Work order:
In the records below, find the line that contains "X0367382Y0041635D01*" and the line that contains "X0363225Y0041037D01*". Set down exactly those lines and every line between them, and nothing more.

Task inputs:
Segment Open

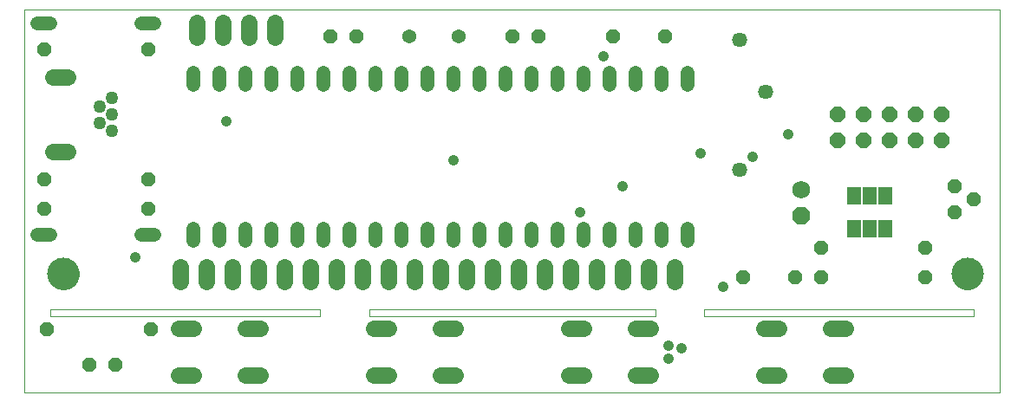
<source format=gbs>
G75*
%MOIN*%
%OFA0B0*%
%FSLAX25Y25*%
%IPPOS*%
%LPD*%
%AMOC8*
5,1,8,0,0,1.08239X$1,22.5*
%
%ADD10C,0.00000*%
%ADD11C,0.12411*%
%ADD12C,0.05400*%
%ADD13OC8,0.05400*%
%ADD14OC8,0.06900*%
%ADD15C,0.06900*%
%ADD16C,0.06200*%
%ADD17C,0.05400*%
%ADD18C,0.05743*%
%ADD19R,0.05200X0.06900*%
%ADD20OC8,0.05800*%
%ADD21C,0.04956*%
%ADD22C,0.04162*%
D10*
X0002038Y0001200D02*
X0002038Y0148650D01*
X0376959Y0148650D01*
X0376959Y0001200D01*
X0002038Y0001200D01*
X0012018Y0030550D02*
X0012018Y0033050D01*
X0115768Y0033050D01*
X0115768Y0030550D01*
X0012018Y0030550D01*
X0011112Y0046800D02*
X0011114Y0046953D01*
X0011120Y0047107D01*
X0011130Y0047260D01*
X0011144Y0047412D01*
X0011162Y0047565D01*
X0011184Y0047716D01*
X0011209Y0047867D01*
X0011239Y0048018D01*
X0011273Y0048168D01*
X0011310Y0048316D01*
X0011351Y0048464D01*
X0011396Y0048610D01*
X0011445Y0048756D01*
X0011498Y0048900D01*
X0011554Y0049042D01*
X0011614Y0049183D01*
X0011678Y0049323D01*
X0011745Y0049461D01*
X0011816Y0049597D01*
X0011891Y0049731D01*
X0011968Y0049863D01*
X0012050Y0049993D01*
X0012134Y0050121D01*
X0012222Y0050247D01*
X0012313Y0050370D01*
X0012407Y0050491D01*
X0012505Y0050609D01*
X0012605Y0050725D01*
X0012709Y0050838D01*
X0012815Y0050949D01*
X0012924Y0051057D01*
X0013036Y0051162D01*
X0013150Y0051263D01*
X0013268Y0051362D01*
X0013387Y0051458D01*
X0013509Y0051551D01*
X0013634Y0051640D01*
X0013761Y0051727D01*
X0013890Y0051809D01*
X0014021Y0051889D01*
X0014154Y0051965D01*
X0014289Y0052038D01*
X0014426Y0052107D01*
X0014565Y0052172D01*
X0014705Y0052234D01*
X0014847Y0052292D01*
X0014990Y0052347D01*
X0015135Y0052398D01*
X0015281Y0052445D01*
X0015428Y0052488D01*
X0015576Y0052527D01*
X0015725Y0052563D01*
X0015875Y0052594D01*
X0016026Y0052622D01*
X0016177Y0052646D01*
X0016330Y0052666D01*
X0016482Y0052682D01*
X0016635Y0052694D01*
X0016788Y0052702D01*
X0016941Y0052706D01*
X0017095Y0052706D01*
X0017248Y0052702D01*
X0017401Y0052694D01*
X0017554Y0052682D01*
X0017706Y0052666D01*
X0017859Y0052646D01*
X0018010Y0052622D01*
X0018161Y0052594D01*
X0018311Y0052563D01*
X0018460Y0052527D01*
X0018608Y0052488D01*
X0018755Y0052445D01*
X0018901Y0052398D01*
X0019046Y0052347D01*
X0019189Y0052292D01*
X0019331Y0052234D01*
X0019471Y0052172D01*
X0019610Y0052107D01*
X0019747Y0052038D01*
X0019882Y0051965D01*
X0020015Y0051889D01*
X0020146Y0051809D01*
X0020275Y0051727D01*
X0020402Y0051640D01*
X0020527Y0051551D01*
X0020649Y0051458D01*
X0020768Y0051362D01*
X0020886Y0051263D01*
X0021000Y0051162D01*
X0021112Y0051057D01*
X0021221Y0050949D01*
X0021327Y0050838D01*
X0021431Y0050725D01*
X0021531Y0050609D01*
X0021629Y0050491D01*
X0021723Y0050370D01*
X0021814Y0050247D01*
X0021902Y0050121D01*
X0021986Y0049993D01*
X0022068Y0049863D01*
X0022145Y0049731D01*
X0022220Y0049597D01*
X0022291Y0049461D01*
X0022358Y0049323D01*
X0022422Y0049183D01*
X0022482Y0049042D01*
X0022538Y0048900D01*
X0022591Y0048756D01*
X0022640Y0048610D01*
X0022685Y0048464D01*
X0022726Y0048316D01*
X0022763Y0048168D01*
X0022797Y0048018D01*
X0022827Y0047867D01*
X0022852Y0047716D01*
X0022874Y0047565D01*
X0022892Y0047412D01*
X0022906Y0047260D01*
X0022916Y0047107D01*
X0022922Y0046953D01*
X0022924Y0046800D01*
X0022922Y0046647D01*
X0022916Y0046493D01*
X0022906Y0046340D01*
X0022892Y0046188D01*
X0022874Y0046035D01*
X0022852Y0045884D01*
X0022827Y0045733D01*
X0022797Y0045582D01*
X0022763Y0045432D01*
X0022726Y0045284D01*
X0022685Y0045136D01*
X0022640Y0044990D01*
X0022591Y0044844D01*
X0022538Y0044700D01*
X0022482Y0044558D01*
X0022422Y0044417D01*
X0022358Y0044277D01*
X0022291Y0044139D01*
X0022220Y0044003D01*
X0022145Y0043869D01*
X0022068Y0043737D01*
X0021986Y0043607D01*
X0021902Y0043479D01*
X0021814Y0043353D01*
X0021723Y0043230D01*
X0021629Y0043109D01*
X0021531Y0042991D01*
X0021431Y0042875D01*
X0021327Y0042762D01*
X0021221Y0042651D01*
X0021112Y0042543D01*
X0021000Y0042438D01*
X0020886Y0042337D01*
X0020768Y0042238D01*
X0020649Y0042142D01*
X0020527Y0042049D01*
X0020402Y0041960D01*
X0020275Y0041873D01*
X0020146Y0041791D01*
X0020015Y0041711D01*
X0019882Y0041635D01*
X0019747Y0041562D01*
X0019610Y0041493D01*
X0019471Y0041428D01*
X0019331Y0041366D01*
X0019189Y0041308D01*
X0019046Y0041253D01*
X0018901Y0041202D01*
X0018755Y0041155D01*
X0018608Y0041112D01*
X0018460Y0041073D01*
X0018311Y0041037D01*
X0018161Y0041006D01*
X0018010Y0040978D01*
X0017859Y0040954D01*
X0017706Y0040934D01*
X0017554Y0040918D01*
X0017401Y0040906D01*
X0017248Y0040898D01*
X0017095Y0040894D01*
X0016941Y0040894D01*
X0016788Y0040898D01*
X0016635Y0040906D01*
X0016482Y0040918D01*
X0016330Y0040934D01*
X0016177Y0040954D01*
X0016026Y0040978D01*
X0015875Y0041006D01*
X0015725Y0041037D01*
X0015576Y0041073D01*
X0015428Y0041112D01*
X0015281Y0041155D01*
X0015135Y0041202D01*
X0014990Y0041253D01*
X0014847Y0041308D01*
X0014705Y0041366D01*
X0014565Y0041428D01*
X0014426Y0041493D01*
X0014289Y0041562D01*
X0014154Y0041635D01*
X0014021Y0041711D01*
X0013890Y0041791D01*
X0013761Y0041873D01*
X0013634Y0041960D01*
X0013509Y0042049D01*
X0013387Y0042142D01*
X0013268Y0042238D01*
X0013150Y0042337D01*
X0013036Y0042438D01*
X0012924Y0042543D01*
X0012815Y0042651D01*
X0012709Y0042762D01*
X0012605Y0042875D01*
X0012505Y0042991D01*
X0012407Y0043109D01*
X0012313Y0043230D01*
X0012222Y0043353D01*
X0012134Y0043479D01*
X0012050Y0043607D01*
X0011968Y0043737D01*
X0011891Y0043869D01*
X0011816Y0044003D01*
X0011745Y0044139D01*
X0011678Y0044277D01*
X0011614Y0044417D01*
X0011554Y0044558D01*
X0011498Y0044700D01*
X0011445Y0044844D01*
X0011396Y0044990D01*
X0011351Y0045136D01*
X0011310Y0045284D01*
X0011273Y0045432D01*
X0011239Y0045582D01*
X0011209Y0045733D01*
X0011184Y0045884D01*
X0011162Y0046035D01*
X0011144Y0046188D01*
X0011130Y0046340D01*
X0011120Y0046493D01*
X0011114Y0046647D01*
X0011112Y0046800D01*
X0134518Y0033050D02*
X0134518Y0030550D01*
X0244518Y0030550D01*
X0244518Y0033050D01*
X0134518Y0033050D01*
X0263268Y0033050D02*
X0263268Y0030550D01*
X0367018Y0030550D01*
X0367018Y0033050D01*
X0263268Y0033050D01*
X0358612Y0046800D02*
X0358614Y0046953D01*
X0358620Y0047107D01*
X0358630Y0047260D01*
X0358644Y0047412D01*
X0358662Y0047565D01*
X0358684Y0047716D01*
X0358709Y0047867D01*
X0358739Y0048018D01*
X0358773Y0048168D01*
X0358810Y0048316D01*
X0358851Y0048464D01*
X0358896Y0048610D01*
X0358945Y0048756D01*
X0358998Y0048900D01*
X0359054Y0049042D01*
X0359114Y0049183D01*
X0359178Y0049323D01*
X0359245Y0049461D01*
X0359316Y0049597D01*
X0359391Y0049731D01*
X0359468Y0049863D01*
X0359550Y0049993D01*
X0359634Y0050121D01*
X0359722Y0050247D01*
X0359813Y0050370D01*
X0359907Y0050491D01*
X0360005Y0050609D01*
X0360105Y0050725D01*
X0360209Y0050838D01*
X0360315Y0050949D01*
X0360424Y0051057D01*
X0360536Y0051162D01*
X0360650Y0051263D01*
X0360768Y0051362D01*
X0360887Y0051458D01*
X0361009Y0051551D01*
X0361134Y0051640D01*
X0361261Y0051727D01*
X0361390Y0051809D01*
X0361521Y0051889D01*
X0361654Y0051965D01*
X0361789Y0052038D01*
X0361926Y0052107D01*
X0362065Y0052172D01*
X0362205Y0052234D01*
X0362347Y0052292D01*
X0362490Y0052347D01*
X0362635Y0052398D01*
X0362781Y0052445D01*
X0362928Y0052488D01*
X0363076Y0052527D01*
X0363225Y0052563D01*
X0363375Y0052594D01*
X0363526Y0052622D01*
X0363677Y0052646D01*
X0363830Y0052666D01*
X0363982Y0052682D01*
X0364135Y0052694D01*
X0364288Y0052702D01*
X0364441Y0052706D01*
X0364595Y0052706D01*
X0364748Y0052702D01*
X0364901Y0052694D01*
X0365054Y0052682D01*
X0365206Y0052666D01*
X0365359Y0052646D01*
X0365510Y0052622D01*
X0365661Y0052594D01*
X0365811Y0052563D01*
X0365960Y0052527D01*
X0366108Y0052488D01*
X0366255Y0052445D01*
X0366401Y0052398D01*
X0366546Y0052347D01*
X0366689Y0052292D01*
X0366831Y0052234D01*
X0366971Y0052172D01*
X0367110Y0052107D01*
X0367247Y0052038D01*
X0367382Y0051965D01*
X0367515Y0051889D01*
X0367646Y0051809D01*
X0367775Y0051727D01*
X0367902Y0051640D01*
X0368027Y0051551D01*
X0368149Y0051458D01*
X0368268Y0051362D01*
X0368386Y0051263D01*
X0368500Y0051162D01*
X0368612Y0051057D01*
X0368721Y0050949D01*
X0368827Y0050838D01*
X0368931Y0050725D01*
X0369031Y0050609D01*
X0369129Y0050491D01*
X0369223Y0050370D01*
X0369314Y0050247D01*
X0369402Y0050121D01*
X0369486Y0049993D01*
X0369568Y0049863D01*
X0369645Y0049731D01*
X0369720Y0049597D01*
X0369791Y0049461D01*
X0369858Y0049323D01*
X0369922Y0049183D01*
X0369982Y0049042D01*
X0370038Y0048900D01*
X0370091Y0048756D01*
X0370140Y0048610D01*
X0370185Y0048464D01*
X0370226Y0048316D01*
X0370263Y0048168D01*
X0370297Y0048018D01*
X0370327Y0047867D01*
X0370352Y0047716D01*
X0370374Y0047565D01*
X0370392Y0047412D01*
X0370406Y0047260D01*
X0370416Y0047107D01*
X0370422Y0046953D01*
X0370424Y0046800D01*
X0370422Y0046647D01*
X0370416Y0046493D01*
X0370406Y0046340D01*
X0370392Y0046188D01*
X0370374Y0046035D01*
X0370352Y0045884D01*
X0370327Y0045733D01*
X0370297Y0045582D01*
X0370263Y0045432D01*
X0370226Y0045284D01*
X0370185Y0045136D01*
X0370140Y0044990D01*
X0370091Y0044844D01*
X0370038Y0044700D01*
X0369982Y0044558D01*
X0369922Y0044417D01*
X0369858Y0044277D01*
X0369791Y0044139D01*
X0369720Y0044003D01*
X0369645Y0043869D01*
X0369568Y0043737D01*
X0369486Y0043607D01*
X0369402Y0043479D01*
X0369314Y0043353D01*
X0369223Y0043230D01*
X0369129Y0043109D01*
X0369031Y0042991D01*
X0368931Y0042875D01*
X0368827Y0042762D01*
X0368721Y0042651D01*
X0368612Y0042543D01*
X0368500Y0042438D01*
X0368386Y0042337D01*
X0368268Y0042238D01*
X0368149Y0042142D01*
X0368027Y0042049D01*
X0367902Y0041960D01*
X0367775Y0041873D01*
X0367646Y0041791D01*
X0367515Y0041711D01*
X0367382Y0041635D01*
X0367247Y0041562D01*
X0367110Y0041493D01*
X0366971Y0041428D01*
X0366831Y0041366D01*
X0366689Y0041308D01*
X0366546Y0041253D01*
X0366401Y0041202D01*
X0366255Y0041155D01*
X0366108Y0041112D01*
X0365960Y0041073D01*
X0365811Y0041037D01*
X0365661Y0041006D01*
X0365510Y0040978D01*
X0365359Y0040954D01*
X0365206Y0040934D01*
X0365054Y0040918D01*
X0364901Y0040906D01*
X0364748Y0040898D01*
X0364595Y0040894D01*
X0364441Y0040894D01*
X0364288Y0040898D01*
X0364135Y0040906D01*
X0363982Y0040918D01*
X0363830Y0040934D01*
X0363677Y0040954D01*
X0363526Y0040978D01*
X0363375Y0041006D01*
X0363225Y0041037D01*
X0363076Y0041073D01*
X0362928Y0041112D01*
X0362781Y0041155D01*
X0362635Y0041202D01*
X0362490Y0041253D01*
X0362347Y0041308D01*
X0362205Y0041366D01*
X0362065Y0041428D01*
X0361926Y0041493D01*
X0361789Y0041562D01*
X0361654Y0041635D01*
X0361521Y0041711D01*
X0361390Y0041791D01*
X0361261Y0041873D01*
X0361134Y0041960D01*
X0361009Y0042049D01*
X0360887Y0042142D01*
X0360768Y0042238D01*
X0360650Y0042337D01*
X0360536Y0042438D01*
X0360424Y0042543D01*
X0360315Y0042651D01*
X0360209Y0042762D01*
X0360105Y0042875D01*
X0360005Y0042991D01*
X0359907Y0043109D01*
X0359813Y0043230D01*
X0359722Y0043353D01*
X0359634Y0043479D01*
X0359550Y0043607D01*
X0359468Y0043737D01*
X0359391Y0043869D01*
X0359316Y0044003D01*
X0359245Y0044139D01*
X0359178Y0044277D01*
X0359114Y0044417D01*
X0359054Y0044558D01*
X0358998Y0044700D01*
X0358945Y0044844D01*
X0358896Y0044990D01*
X0358851Y0045136D01*
X0358810Y0045284D01*
X0358773Y0045432D01*
X0358739Y0045582D01*
X0358709Y0045733D01*
X0358684Y0045884D01*
X0358662Y0046035D01*
X0358644Y0046188D01*
X0358630Y0046340D01*
X0358620Y0046493D01*
X0358614Y0046647D01*
X0358612Y0046800D01*
D11*
X0364518Y0046800D03*
X0017018Y0046800D03*
D12*
X0150018Y0138050D03*
X0169018Y0138050D03*
D13*
X0189518Y0138050D03*
X0199518Y0138050D03*
X0228268Y0138050D03*
X0248268Y0138050D03*
X0129518Y0138050D03*
X0119518Y0138050D03*
X0049518Y0133050D03*
X0009518Y0133050D03*
X0009518Y0083050D03*
X0009518Y0071800D03*
X0049518Y0071800D03*
X0049518Y0083050D03*
X0050768Y0025550D03*
X0037018Y0011800D03*
X0027018Y0011800D03*
X0010768Y0025550D03*
X0278268Y0045550D03*
X0298268Y0045550D03*
X0308268Y0045550D03*
X0308268Y0056800D03*
X0348268Y0056800D03*
X0348268Y0045550D03*
X0359518Y0070550D03*
X0367018Y0075550D03*
X0359518Y0080550D03*
D14*
X0300768Y0069300D03*
D15*
X0300768Y0079300D03*
D16*
X0252018Y0049600D02*
X0252018Y0044000D01*
X0242018Y0044000D02*
X0242018Y0049600D01*
X0232018Y0049600D02*
X0232018Y0044000D01*
X0222018Y0044000D02*
X0222018Y0049600D01*
X0212018Y0049600D02*
X0212018Y0044000D01*
X0202018Y0044000D02*
X0202018Y0049600D01*
X0192018Y0049600D02*
X0192018Y0044000D01*
X0182018Y0044000D02*
X0182018Y0049600D01*
X0172018Y0049600D02*
X0172018Y0044000D01*
X0162018Y0044000D02*
X0162018Y0049600D01*
X0152018Y0049600D02*
X0152018Y0044000D01*
X0142018Y0044000D02*
X0142018Y0049600D01*
X0132018Y0049600D02*
X0132018Y0044000D01*
X0122018Y0044000D02*
X0122018Y0049600D01*
X0112018Y0049600D02*
X0112018Y0044000D01*
X0102018Y0044000D02*
X0102018Y0049600D01*
X0092018Y0049600D02*
X0092018Y0044000D01*
X0082018Y0044000D02*
X0082018Y0049600D01*
X0072018Y0049600D02*
X0072018Y0044000D01*
X0062018Y0044000D02*
X0062018Y0049600D01*
X0061418Y0025700D02*
X0067018Y0025700D01*
X0087018Y0025700D02*
X0092618Y0025700D01*
X0092618Y0007900D02*
X0087018Y0007900D01*
X0067018Y0007900D02*
X0061418Y0007900D01*
X0136418Y0007900D02*
X0142018Y0007900D01*
X0162018Y0007900D02*
X0167618Y0007900D01*
X0167618Y0025700D02*
X0162018Y0025700D01*
X0142018Y0025700D02*
X0136418Y0025700D01*
X0211418Y0025700D02*
X0217018Y0025700D01*
X0237018Y0025700D02*
X0242618Y0025700D01*
X0242618Y0007900D02*
X0237018Y0007900D01*
X0217018Y0007900D02*
X0211418Y0007900D01*
X0286418Y0007900D02*
X0292018Y0007900D01*
X0312018Y0007900D02*
X0317618Y0007900D01*
X0317618Y0025700D02*
X0312018Y0025700D01*
X0292018Y0025700D02*
X0286418Y0025700D01*
X0018558Y0093680D02*
X0012958Y0093680D01*
X0012958Y0122420D02*
X0018558Y0122420D01*
X0068268Y0137750D02*
X0068268Y0143350D01*
X0078268Y0143350D02*
X0078268Y0137750D01*
X0088268Y0137750D02*
X0088268Y0143350D01*
X0098268Y0143350D02*
X0098268Y0137750D01*
D17*
X0097018Y0124200D02*
X0097018Y0119400D01*
X0087018Y0119400D02*
X0087018Y0124200D01*
X0077018Y0124200D02*
X0077018Y0119400D01*
X0067018Y0119400D02*
X0067018Y0124200D01*
X0107018Y0124200D02*
X0107018Y0119400D01*
X0117018Y0119400D02*
X0117018Y0124200D01*
X0127018Y0124200D02*
X0127018Y0119400D01*
X0137018Y0119400D02*
X0137018Y0124200D01*
X0147018Y0124200D02*
X0147018Y0119400D01*
X0157018Y0119400D02*
X0157018Y0124200D01*
X0167018Y0124200D02*
X0167018Y0119400D01*
X0177018Y0119400D02*
X0177018Y0124200D01*
X0187018Y0124200D02*
X0187018Y0119400D01*
X0197018Y0119400D02*
X0197018Y0124200D01*
X0207018Y0124200D02*
X0207018Y0119400D01*
X0217018Y0119400D02*
X0217018Y0124200D01*
X0227018Y0124200D02*
X0227018Y0119400D01*
X0237018Y0119400D02*
X0237018Y0124200D01*
X0247018Y0124200D02*
X0247018Y0119400D01*
X0257018Y0119400D02*
X0257018Y0124200D01*
X0257018Y0064200D02*
X0257018Y0059400D01*
X0247018Y0059400D02*
X0247018Y0064200D01*
X0237018Y0064200D02*
X0237018Y0059400D01*
X0227018Y0059400D02*
X0227018Y0064200D01*
X0217018Y0064200D02*
X0217018Y0059400D01*
X0207018Y0059400D02*
X0207018Y0064200D01*
X0197018Y0064200D02*
X0197018Y0059400D01*
X0187018Y0059400D02*
X0187018Y0064200D01*
X0177018Y0064200D02*
X0177018Y0059400D01*
X0167018Y0059400D02*
X0167018Y0064200D01*
X0157018Y0064200D02*
X0157018Y0059400D01*
X0147018Y0059400D02*
X0147018Y0064200D01*
X0137018Y0064200D02*
X0137018Y0059400D01*
X0127018Y0059400D02*
X0127018Y0064200D01*
X0117018Y0064200D02*
X0117018Y0059400D01*
X0107018Y0059400D02*
X0107018Y0064200D01*
X0097018Y0064200D02*
X0097018Y0059400D01*
X0087018Y0059400D02*
X0087018Y0064200D01*
X0077018Y0064200D02*
X0077018Y0059400D01*
X0067018Y0059400D02*
X0067018Y0064200D01*
X0051918Y0061800D02*
X0047118Y0061800D01*
X0011918Y0061800D02*
X0007118Y0061800D01*
X0007118Y0143050D02*
X0011918Y0143050D01*
X0047118Y0143050D02*
X0051918Y0143050D01*
D18*
X0277018Y0136800D03*
X0287018Y0116800D03*
X0277018Y0086800D03*
D19*
X0321018Y0076800D03*
X0327018Y0076800D03*
X0333018Y0076800D03*
X0333018Y0064300D03*
X0327018Y0064300D03*
X0321018Y0064300D03*
D20*
X0324518Y0098050D03*
X0314518Y0098050D03*
X0334518Y0098050D03*
X0344518Y0098050D03*
X0354518Y0098050D03*
X0354518Y0108050D03*
X0344518Y0108050D03*
X0334518Y0108050D03*
X0324518Y0108050D03*
X0314518Y0108050D03*
D21*
X0035640Y0108050D03*
X0030916Y0104900D03*
X0035640Y0101751D03*
X0030916Y0111200D03*
X0035640Y0114349D03*
D22*
X0079518Y0105550D03*
X0167018Y0090550D03*
X0215768Y0070550D03*
X0232018Y0080550D03*
X0262018Y0093050D03*
X0282018Y0091800D03*
X0295768Y0100550D03*
X0224518Y0130550D03*
X0044518Y0053050D03*
X0249518Y0019300D03*
X0254518Y0018050D03*
X0249518Y0014300D03*
X0270768Y0041800D03*
M02*

</source>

Segment Closed

Response for this exercise:
X0367382Y0041635D01*
X0367247Y0041562D01*
X0367110Y0041493D01*
X0366971Y0041428D01*
X0366831Y0041366D01*
X0366689Y0041308D01*
X0366546Y0041253D01*
X0366401Y0041202D01*
X0366255Y0041155D01*
X0366108Y0041112D01*
X0365960Y0041073D01*
X0365811Y0041037D01*
X0365661Y0041006D01*
X0365510Y0040978D01*
X0365359Y0040954D01*
X0365206Y0040934D01*
X0365054Y0040918D01*
X0364901Y0040906D01*
X0364748Y0040898D01*
X0364595Y0040894D01*
X0364441Y0040894D01*
X0364288Y0040898D01*
X0364135Y0040906D01*
X0363982Y0040918D01*
X0363830Y0040934D01*
X0363677Y0040954D01*
X0363526Y0040978D01*
X0363375Y0041006D01*
X0363225Y0041037D01*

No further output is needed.